Mezzo-soprano Anna Dowsley breeezes through her role debut as an unchained, lithe and lusciously voiced Rosina while effortlessly ploughing through her music with confidence and vitality. Smart and charming and in love with who she believes is the student Lindoro, but entrapped by Doctor Bartolo (her guardian/soon-to-become husband if the old fool has his way), Dowsley sings the text with emphatic beauty and gives endearing animated strength to her Rosina.
The dandyish Count Almaviva is performed with flair and warm vocal likability by American tenor Kenneth Tarver. Tarver comically navigates his disguise as the student Lindoro in the form of solider and music teacher to get into Bartolo's house to see Rosina, and listening to him do so is impressive to the ear. A fluid legato and gentle ornamentation lend a deep sincerity to his character and, apart from the top feeling it was on occasion reaching its limits, a well-supported and highly expressive voice is on display.
|Samuel Dundas as Don Basilio and Warwick Fyfe as Doctor Bartolo|
Samuel Dundas sports a fine dusky-toned bass as Almaviva's servant and bandmaster Fiorello, then reappears as Bartolos's zombie-like butler Ambrogio, then later as the wiry and cloaked Notary. And a regiment of uniformed law-enforcers are clumsily well-timed and in sound voice courtesy of the men of the Opera Australia Chorus, even when they fall in a heap.

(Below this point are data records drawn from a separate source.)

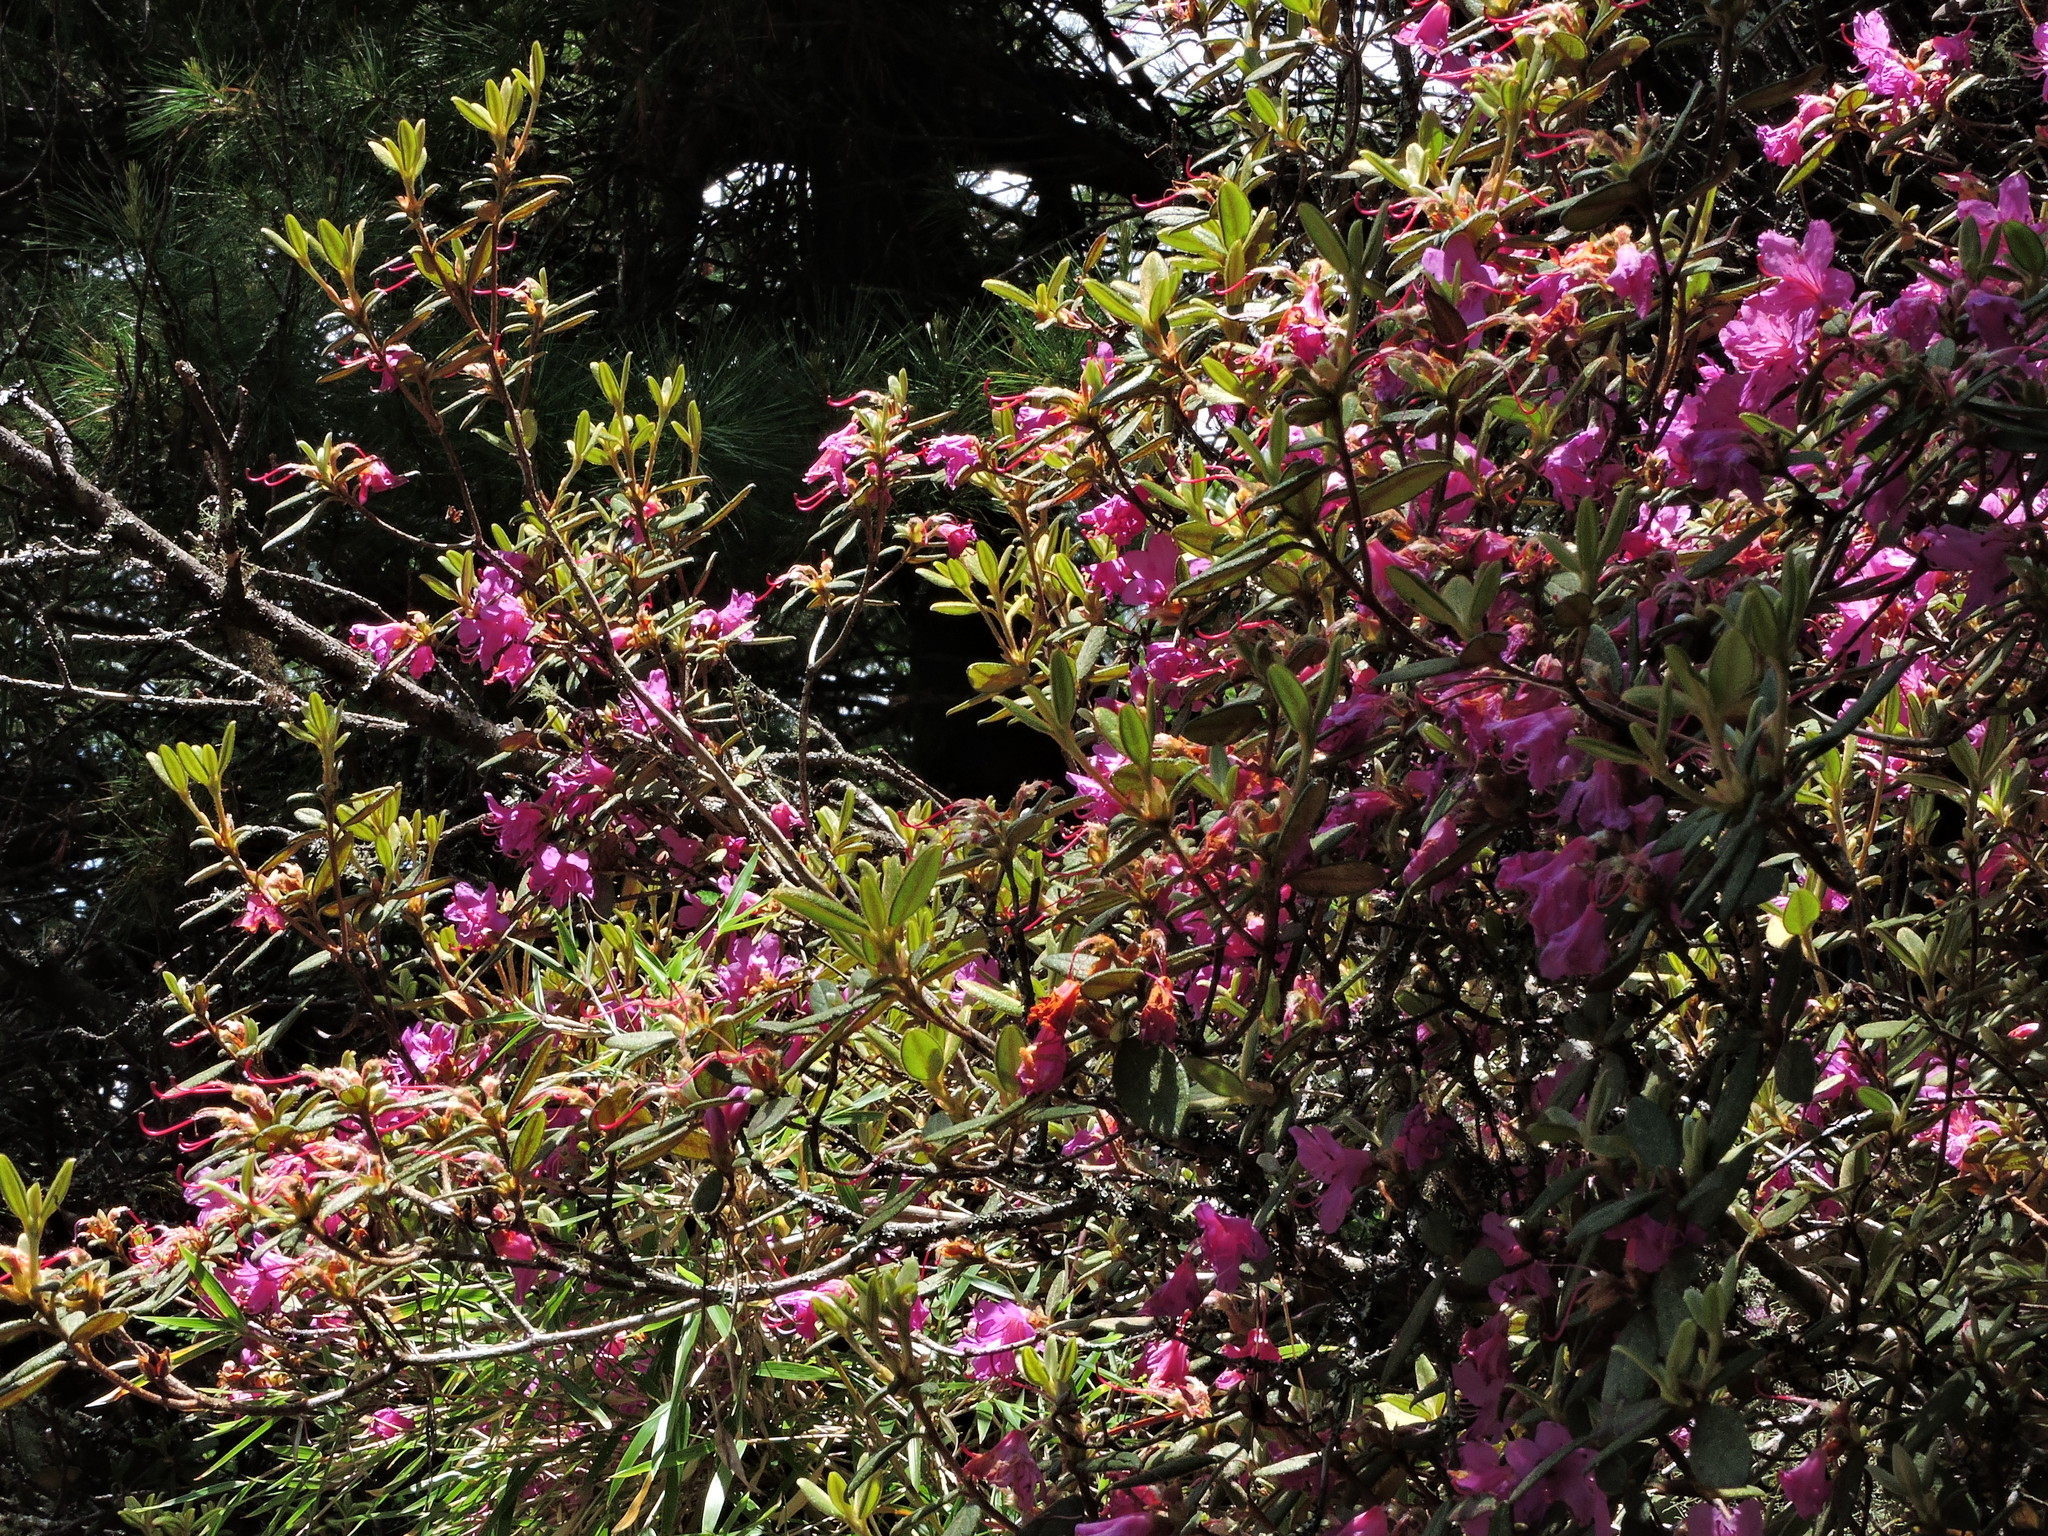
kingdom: Plantae
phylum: Tracheophyta
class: Magnoliopsida
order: Ericales
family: Ericaceae
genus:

Amongst the well-oiled slapstick shenanigans upstairs and down in the Bartolo household, conductor Andrea Molino brings the mastery of Rossini's melodious energy and allows it to penetrate and float in fabulous form. Only once did the pit outpace the voice, during Dr Bartolo's first lightning pitter-patter song. Maestro Molino mixed the tempi with enormous appeal and his soloists all obligingly shaped their vocal delivery to match. All the while, a unified Australian Opera and Ballet Orchestra performed at their exquisite best.
Creative designs are as busy as the comings and goings. Michael Yeargan's set designs evoke Seville via the terrace houses of Sydney's Paddington and the palm trees of Los Angeles but it never feels that you're not in the libretto-described streets of Seville. Howard Harrison's lighting design is as lively as the action and parallels it wonderfully and Dona Granata's enhanced period costumes add to the vividness. The creative flair comes quick and introducing Doctor Bartolo and Rosina as minutely scaled mechanical figures well before we see them in the flesh gets some good hearty laughing going on early. And that's what the show is ultimately aiming for without ever compromising the music.
Opera Australia's The Barber of Seville has it all and gives it generously. With an equally radiant cast, it may very well do so for years to come.